Free Guy and The Matrix Resurrections‘ Videogame Industry Villains Would like You to Shut Up and Consume
And they call that a choice!

The thing about growing up in the nascent days of videogames and also being somebody who is fascinated by the forgotten-in-their-time geniuses and labor advocates who shaped Hollywood is that you can’t help but see echoes in the two media. It’s not every generation you see the rise of a new art form (or it didn’t used to be), but it’s hard not to note that videogame creators began as tinkerers whose craft was thought of as a way to amuse the young, and now their products rake in billions and have been co-opted by the sort of sparkling C-suite personalities who think nothing of hiring one of George W. Bush’s torture apologists and acting like that’s a good headline.
The early days of Hollywood were marked by a disposable attitude toward labor, an attitude workers are still fighting against today. Videogame developers, meanwhile, are frequently laid off after they’ve put in years of work on games that make hundreds of millions of dollars. I could drop links for just as many #MeToo scandals from the game industry as from Hollywood, but your time is precious.
This is all to say that, just as it sucks to work in Hollywood, it also fucking sucks to make videogames, and apparently for very similar reasons. So maybe it’s no surprise that even though we are still waiting for a videogame movie adaptation that manages anything better than absolute bare minimum competency, 2021 nonetheless managed to deliver two movies that are unquestionably videogame movies, and are also at least partly about the videogame industry, which might be a first for major studio films (Grandma’s Boy doesn’t count). What The Matrix Resurrections and Free Guy have to say is kind of grim!

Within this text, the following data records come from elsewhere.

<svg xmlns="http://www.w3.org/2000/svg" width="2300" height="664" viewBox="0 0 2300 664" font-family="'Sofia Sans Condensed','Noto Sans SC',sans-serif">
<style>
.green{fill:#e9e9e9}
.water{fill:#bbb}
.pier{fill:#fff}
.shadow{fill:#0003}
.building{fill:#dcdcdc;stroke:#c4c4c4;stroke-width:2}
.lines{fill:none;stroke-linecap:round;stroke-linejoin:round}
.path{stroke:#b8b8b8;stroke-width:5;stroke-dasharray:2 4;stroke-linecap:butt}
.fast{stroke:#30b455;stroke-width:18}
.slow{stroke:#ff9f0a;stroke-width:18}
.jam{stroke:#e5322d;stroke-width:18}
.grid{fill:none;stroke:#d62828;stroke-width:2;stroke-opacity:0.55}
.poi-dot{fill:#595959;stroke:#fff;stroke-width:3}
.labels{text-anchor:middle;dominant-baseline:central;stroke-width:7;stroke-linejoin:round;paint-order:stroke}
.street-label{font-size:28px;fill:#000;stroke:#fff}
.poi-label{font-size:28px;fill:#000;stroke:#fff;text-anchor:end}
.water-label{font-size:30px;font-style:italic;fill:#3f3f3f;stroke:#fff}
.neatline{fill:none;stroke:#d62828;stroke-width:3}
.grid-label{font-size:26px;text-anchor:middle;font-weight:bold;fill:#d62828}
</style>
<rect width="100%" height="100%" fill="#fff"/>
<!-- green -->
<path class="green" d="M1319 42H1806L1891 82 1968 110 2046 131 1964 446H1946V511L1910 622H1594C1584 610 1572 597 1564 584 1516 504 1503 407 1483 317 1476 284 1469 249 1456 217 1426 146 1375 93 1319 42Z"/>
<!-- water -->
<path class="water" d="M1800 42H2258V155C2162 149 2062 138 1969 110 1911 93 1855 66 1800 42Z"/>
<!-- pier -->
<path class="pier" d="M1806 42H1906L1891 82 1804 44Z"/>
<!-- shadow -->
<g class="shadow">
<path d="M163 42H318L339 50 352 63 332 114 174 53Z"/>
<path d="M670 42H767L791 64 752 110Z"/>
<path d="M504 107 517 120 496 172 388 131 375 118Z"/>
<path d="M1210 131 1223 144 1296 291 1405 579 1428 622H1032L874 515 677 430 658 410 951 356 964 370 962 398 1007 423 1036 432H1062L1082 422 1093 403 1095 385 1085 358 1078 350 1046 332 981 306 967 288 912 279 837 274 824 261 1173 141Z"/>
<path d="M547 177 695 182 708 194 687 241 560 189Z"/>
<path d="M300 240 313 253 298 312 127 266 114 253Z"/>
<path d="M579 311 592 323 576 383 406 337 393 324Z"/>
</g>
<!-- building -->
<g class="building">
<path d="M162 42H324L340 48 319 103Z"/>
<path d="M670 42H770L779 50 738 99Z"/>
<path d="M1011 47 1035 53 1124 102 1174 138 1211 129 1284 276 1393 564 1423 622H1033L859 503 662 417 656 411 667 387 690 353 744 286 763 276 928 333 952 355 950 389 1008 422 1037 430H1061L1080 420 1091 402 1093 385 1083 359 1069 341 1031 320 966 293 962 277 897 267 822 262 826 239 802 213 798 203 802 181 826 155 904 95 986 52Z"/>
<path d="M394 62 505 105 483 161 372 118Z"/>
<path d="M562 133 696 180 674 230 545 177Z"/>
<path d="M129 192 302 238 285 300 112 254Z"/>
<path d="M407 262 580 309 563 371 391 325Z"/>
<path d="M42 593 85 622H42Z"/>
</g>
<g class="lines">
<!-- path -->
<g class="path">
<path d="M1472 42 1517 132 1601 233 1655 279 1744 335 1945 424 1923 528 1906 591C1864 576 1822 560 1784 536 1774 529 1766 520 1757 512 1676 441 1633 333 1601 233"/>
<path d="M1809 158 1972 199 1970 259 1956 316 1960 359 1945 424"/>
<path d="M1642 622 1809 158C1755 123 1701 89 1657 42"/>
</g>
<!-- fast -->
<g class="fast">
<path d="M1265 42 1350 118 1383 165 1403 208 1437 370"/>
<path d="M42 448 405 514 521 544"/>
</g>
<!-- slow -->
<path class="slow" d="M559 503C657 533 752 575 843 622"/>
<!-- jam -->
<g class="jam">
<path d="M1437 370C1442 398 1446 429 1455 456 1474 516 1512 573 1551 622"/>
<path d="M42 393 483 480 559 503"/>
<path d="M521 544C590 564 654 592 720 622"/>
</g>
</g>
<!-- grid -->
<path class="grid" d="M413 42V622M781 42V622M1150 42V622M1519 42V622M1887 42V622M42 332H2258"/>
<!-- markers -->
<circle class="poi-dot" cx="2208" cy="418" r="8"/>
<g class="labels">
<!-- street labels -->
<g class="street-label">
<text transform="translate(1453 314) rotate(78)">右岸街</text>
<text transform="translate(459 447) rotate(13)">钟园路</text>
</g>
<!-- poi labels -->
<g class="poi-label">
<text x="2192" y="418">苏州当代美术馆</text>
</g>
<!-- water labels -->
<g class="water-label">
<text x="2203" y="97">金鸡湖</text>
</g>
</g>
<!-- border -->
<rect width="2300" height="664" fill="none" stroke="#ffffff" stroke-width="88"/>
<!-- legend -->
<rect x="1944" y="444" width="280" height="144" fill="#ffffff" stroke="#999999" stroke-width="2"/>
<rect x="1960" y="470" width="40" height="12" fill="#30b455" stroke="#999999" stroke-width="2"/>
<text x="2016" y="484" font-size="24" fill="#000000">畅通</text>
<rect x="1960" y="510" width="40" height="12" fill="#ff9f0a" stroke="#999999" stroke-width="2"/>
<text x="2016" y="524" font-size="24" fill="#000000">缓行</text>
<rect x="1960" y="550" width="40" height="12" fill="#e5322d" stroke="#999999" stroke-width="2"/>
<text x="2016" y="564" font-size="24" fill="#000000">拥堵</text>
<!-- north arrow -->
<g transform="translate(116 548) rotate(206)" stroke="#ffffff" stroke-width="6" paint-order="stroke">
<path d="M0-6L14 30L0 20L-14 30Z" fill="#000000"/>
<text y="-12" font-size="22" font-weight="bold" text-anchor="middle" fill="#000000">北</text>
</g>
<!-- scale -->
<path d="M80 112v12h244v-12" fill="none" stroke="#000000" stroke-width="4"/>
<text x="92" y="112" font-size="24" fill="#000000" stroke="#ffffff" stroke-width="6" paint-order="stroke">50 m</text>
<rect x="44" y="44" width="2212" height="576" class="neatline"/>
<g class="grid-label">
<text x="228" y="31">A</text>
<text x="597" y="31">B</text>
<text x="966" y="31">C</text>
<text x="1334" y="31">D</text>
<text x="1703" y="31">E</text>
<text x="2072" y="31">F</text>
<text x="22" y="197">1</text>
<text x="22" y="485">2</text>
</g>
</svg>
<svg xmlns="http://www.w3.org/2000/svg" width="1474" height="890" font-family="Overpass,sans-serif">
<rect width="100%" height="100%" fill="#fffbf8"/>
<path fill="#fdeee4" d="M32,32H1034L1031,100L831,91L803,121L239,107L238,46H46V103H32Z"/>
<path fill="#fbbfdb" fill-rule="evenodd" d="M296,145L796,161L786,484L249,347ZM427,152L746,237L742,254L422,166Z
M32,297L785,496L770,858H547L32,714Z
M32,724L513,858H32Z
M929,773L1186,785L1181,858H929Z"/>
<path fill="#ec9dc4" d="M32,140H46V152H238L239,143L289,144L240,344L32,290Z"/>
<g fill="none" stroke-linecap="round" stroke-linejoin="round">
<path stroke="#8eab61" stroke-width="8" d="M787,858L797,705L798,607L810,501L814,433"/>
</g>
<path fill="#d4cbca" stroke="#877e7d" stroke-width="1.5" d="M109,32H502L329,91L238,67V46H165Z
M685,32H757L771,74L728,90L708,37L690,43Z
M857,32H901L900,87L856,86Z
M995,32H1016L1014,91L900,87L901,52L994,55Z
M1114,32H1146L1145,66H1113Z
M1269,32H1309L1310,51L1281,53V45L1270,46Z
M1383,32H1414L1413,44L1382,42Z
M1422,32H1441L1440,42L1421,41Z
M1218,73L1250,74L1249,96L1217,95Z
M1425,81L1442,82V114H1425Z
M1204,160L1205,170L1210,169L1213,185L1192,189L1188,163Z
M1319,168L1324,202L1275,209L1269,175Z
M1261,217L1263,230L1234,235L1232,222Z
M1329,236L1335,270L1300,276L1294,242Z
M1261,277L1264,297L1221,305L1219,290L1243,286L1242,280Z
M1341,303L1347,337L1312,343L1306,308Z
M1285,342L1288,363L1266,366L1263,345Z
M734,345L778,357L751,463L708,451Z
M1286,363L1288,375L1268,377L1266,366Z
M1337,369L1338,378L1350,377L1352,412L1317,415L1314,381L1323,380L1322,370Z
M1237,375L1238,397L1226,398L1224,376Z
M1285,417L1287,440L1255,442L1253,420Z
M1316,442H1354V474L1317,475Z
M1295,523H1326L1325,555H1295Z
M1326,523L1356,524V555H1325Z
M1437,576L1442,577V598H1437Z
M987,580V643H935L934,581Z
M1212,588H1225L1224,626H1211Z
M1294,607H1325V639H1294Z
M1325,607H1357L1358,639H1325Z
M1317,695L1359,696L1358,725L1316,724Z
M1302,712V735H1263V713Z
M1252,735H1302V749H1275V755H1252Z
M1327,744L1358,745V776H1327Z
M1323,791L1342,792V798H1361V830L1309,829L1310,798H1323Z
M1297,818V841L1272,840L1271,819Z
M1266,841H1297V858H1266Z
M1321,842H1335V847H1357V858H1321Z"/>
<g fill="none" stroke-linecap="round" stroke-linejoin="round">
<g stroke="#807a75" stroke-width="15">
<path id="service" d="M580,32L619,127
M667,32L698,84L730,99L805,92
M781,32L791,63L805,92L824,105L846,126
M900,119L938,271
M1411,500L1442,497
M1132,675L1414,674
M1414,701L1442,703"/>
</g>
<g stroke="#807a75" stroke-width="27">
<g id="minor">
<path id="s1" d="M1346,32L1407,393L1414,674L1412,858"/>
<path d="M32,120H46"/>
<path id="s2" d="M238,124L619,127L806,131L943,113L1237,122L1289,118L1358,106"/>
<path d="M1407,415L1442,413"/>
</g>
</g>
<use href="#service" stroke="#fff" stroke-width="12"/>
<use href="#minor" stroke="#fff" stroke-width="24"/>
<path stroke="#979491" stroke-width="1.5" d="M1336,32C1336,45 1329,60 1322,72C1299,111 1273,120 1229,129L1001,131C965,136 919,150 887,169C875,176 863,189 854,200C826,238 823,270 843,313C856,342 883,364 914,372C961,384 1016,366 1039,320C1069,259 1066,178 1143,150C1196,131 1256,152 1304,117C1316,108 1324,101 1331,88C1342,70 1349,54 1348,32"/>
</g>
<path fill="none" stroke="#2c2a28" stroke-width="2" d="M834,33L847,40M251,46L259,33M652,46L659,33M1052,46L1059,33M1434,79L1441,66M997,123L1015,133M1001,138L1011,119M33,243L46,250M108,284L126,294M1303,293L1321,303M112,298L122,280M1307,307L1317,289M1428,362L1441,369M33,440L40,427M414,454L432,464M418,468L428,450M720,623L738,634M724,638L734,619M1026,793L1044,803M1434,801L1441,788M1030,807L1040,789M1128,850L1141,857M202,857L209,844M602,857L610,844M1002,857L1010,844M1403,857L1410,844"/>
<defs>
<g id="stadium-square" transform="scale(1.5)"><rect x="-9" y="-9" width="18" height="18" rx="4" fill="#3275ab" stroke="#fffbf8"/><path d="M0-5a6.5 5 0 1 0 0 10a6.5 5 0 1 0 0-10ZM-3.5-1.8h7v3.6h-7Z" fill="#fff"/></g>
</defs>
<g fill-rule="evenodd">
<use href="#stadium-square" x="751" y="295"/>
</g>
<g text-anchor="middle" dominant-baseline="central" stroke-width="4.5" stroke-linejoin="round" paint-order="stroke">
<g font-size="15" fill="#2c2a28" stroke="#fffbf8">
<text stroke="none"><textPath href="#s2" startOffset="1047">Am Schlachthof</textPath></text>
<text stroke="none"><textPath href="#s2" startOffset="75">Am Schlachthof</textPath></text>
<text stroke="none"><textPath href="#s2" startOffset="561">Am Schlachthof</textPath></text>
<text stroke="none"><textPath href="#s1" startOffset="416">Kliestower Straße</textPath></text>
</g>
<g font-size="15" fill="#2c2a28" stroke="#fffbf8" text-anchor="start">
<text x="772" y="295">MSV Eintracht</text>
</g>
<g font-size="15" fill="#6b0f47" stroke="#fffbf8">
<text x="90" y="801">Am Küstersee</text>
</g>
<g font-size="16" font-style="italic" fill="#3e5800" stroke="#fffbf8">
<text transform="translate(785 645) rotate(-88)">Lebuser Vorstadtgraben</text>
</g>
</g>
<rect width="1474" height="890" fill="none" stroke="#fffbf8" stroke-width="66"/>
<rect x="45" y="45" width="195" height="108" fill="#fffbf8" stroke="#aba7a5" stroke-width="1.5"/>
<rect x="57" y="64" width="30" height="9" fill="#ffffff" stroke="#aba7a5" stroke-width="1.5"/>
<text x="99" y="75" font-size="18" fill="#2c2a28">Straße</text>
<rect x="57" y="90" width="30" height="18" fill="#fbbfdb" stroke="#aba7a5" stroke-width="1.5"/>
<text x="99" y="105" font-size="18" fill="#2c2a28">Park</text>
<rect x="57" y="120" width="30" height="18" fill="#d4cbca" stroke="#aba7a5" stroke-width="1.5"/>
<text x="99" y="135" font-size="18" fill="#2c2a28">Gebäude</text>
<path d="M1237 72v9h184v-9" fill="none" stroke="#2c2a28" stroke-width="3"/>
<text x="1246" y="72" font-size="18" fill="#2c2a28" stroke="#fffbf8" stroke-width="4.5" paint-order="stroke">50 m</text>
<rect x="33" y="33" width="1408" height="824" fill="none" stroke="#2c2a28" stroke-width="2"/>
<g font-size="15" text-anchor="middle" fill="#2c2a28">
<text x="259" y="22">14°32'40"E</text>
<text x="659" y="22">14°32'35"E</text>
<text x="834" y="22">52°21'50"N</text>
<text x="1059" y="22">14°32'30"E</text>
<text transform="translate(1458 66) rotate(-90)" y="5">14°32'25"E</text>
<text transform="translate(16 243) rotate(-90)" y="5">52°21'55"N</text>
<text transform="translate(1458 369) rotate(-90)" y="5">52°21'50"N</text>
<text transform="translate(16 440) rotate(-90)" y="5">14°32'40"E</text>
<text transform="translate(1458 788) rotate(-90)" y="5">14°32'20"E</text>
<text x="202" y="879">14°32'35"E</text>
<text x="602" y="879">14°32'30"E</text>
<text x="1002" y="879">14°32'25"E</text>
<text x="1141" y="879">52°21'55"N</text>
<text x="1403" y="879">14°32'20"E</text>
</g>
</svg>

In the living nightmare that is Free City, a lowly banker named Guy wakes up every day happy to see his goldfish, order the same cup of coffee and trundle along to the same job where, at any moment, some sociopath with a gun could walk in and murder him for no reason. He is always just on the cusp of getting those colorful new kicks he wants. All around him, the world is fire, death, teabagging and guys with guns longer than they are tall jumping up and down as they move along the street. He lives in the playground of those who are to him as gods, and his lot in life is to abide beneath their bootheels.
Certainly a tough premise to get behind! Free Guy, of course, is about a braindead AAA online game that caters directly to its puerile player base’s rampaging ids, and in that regard it seems to understand its subject matter pretty well. Free City, the fictional game within the movie, looks precisely like the horrid, microtransaction-ridden, Skinner Box experience that defines a lot of online multiplayer experiences nowadays, and Ryan Reynolds is perhaps the actor who could most effectively convey being a flawless, vapid simulacrum of a human being who exists just to get shot or punched (I promise this is a compliment to both the movie and the actor).
Free Guy understands that a lot of games are now about leveling up and unlocking sick skins and premium content (that is often product placement and crossover IP). And while the story of Guy is one of a lowly non-player character transcending his AI, it’s also one about the environment that created him, including Antwan (a typically unhinged performance from Taika Waititi), the mastermind behind the soulless, code-stealing, audience-hating videogame company that created Free City. Aided by the game developers who originally wrote Guy’s code before Antwan stole it, Guy eventually discovers his own true nature and overcomes his limitations. He does this in part by completing a self-imposed, mostly pacifist challenge run (which is an oft-times hilarious real-life thing that plenty of gamers try all the time).
Free Guy is another entry in a particular type of videogame movie: The sort that doesn’t adapt any particular property, but apes or explicitly adopts the imagery of videogames (like, for instance, Scott Pilgrim vs. the World or Wreck-It Ralph). In that regard, it’s incredibly successful. The open world chaos of Free City will be familiar to anybody who has turned on a Grand Theft Auto game just to massacre police after a hard day of work, or logged on to Red Dead Online and then about five minutes later heaved a measured sigh and uninstalled it
The Matrix Resurrections, meanwhile, is the latest in a film series that has been inextricably tied to videogames since its inception. Most licensed properties of the early ’00s simply cashed in on movies and vanished. The Matrix’s numerous game adaptations, including longrunning online multiplayer game The Matrix Online featured stories that were actually regarded as canon by the films. At the end of The Matrix: Path of Neo, the directors appeared in the game (via pixelated stand-ins) to explain why they were rewriting the ending to be more fun to play. (Players don’t want to do “the Jesus thing!” They want “sweaty-palmed action!”)
Considering the hands-on nature of that appearance and its (really depressingly accurate) assessment of what Most Gamers Want, it’s really no surprise that Lana Wachowski’s return to the director’s chair for Resurrections makes videogames the literal text of the movie series. As Resurrections begins, Thomas Anderson (Keanu Reeves, 20 years older and 20 years better at everything that made the series great) is caught in a vicious cycle of his own. He is the world-famous videogame designer responsible for The Matrix, a popular game that came to seem so real to him that he believes he had a psychotic episode.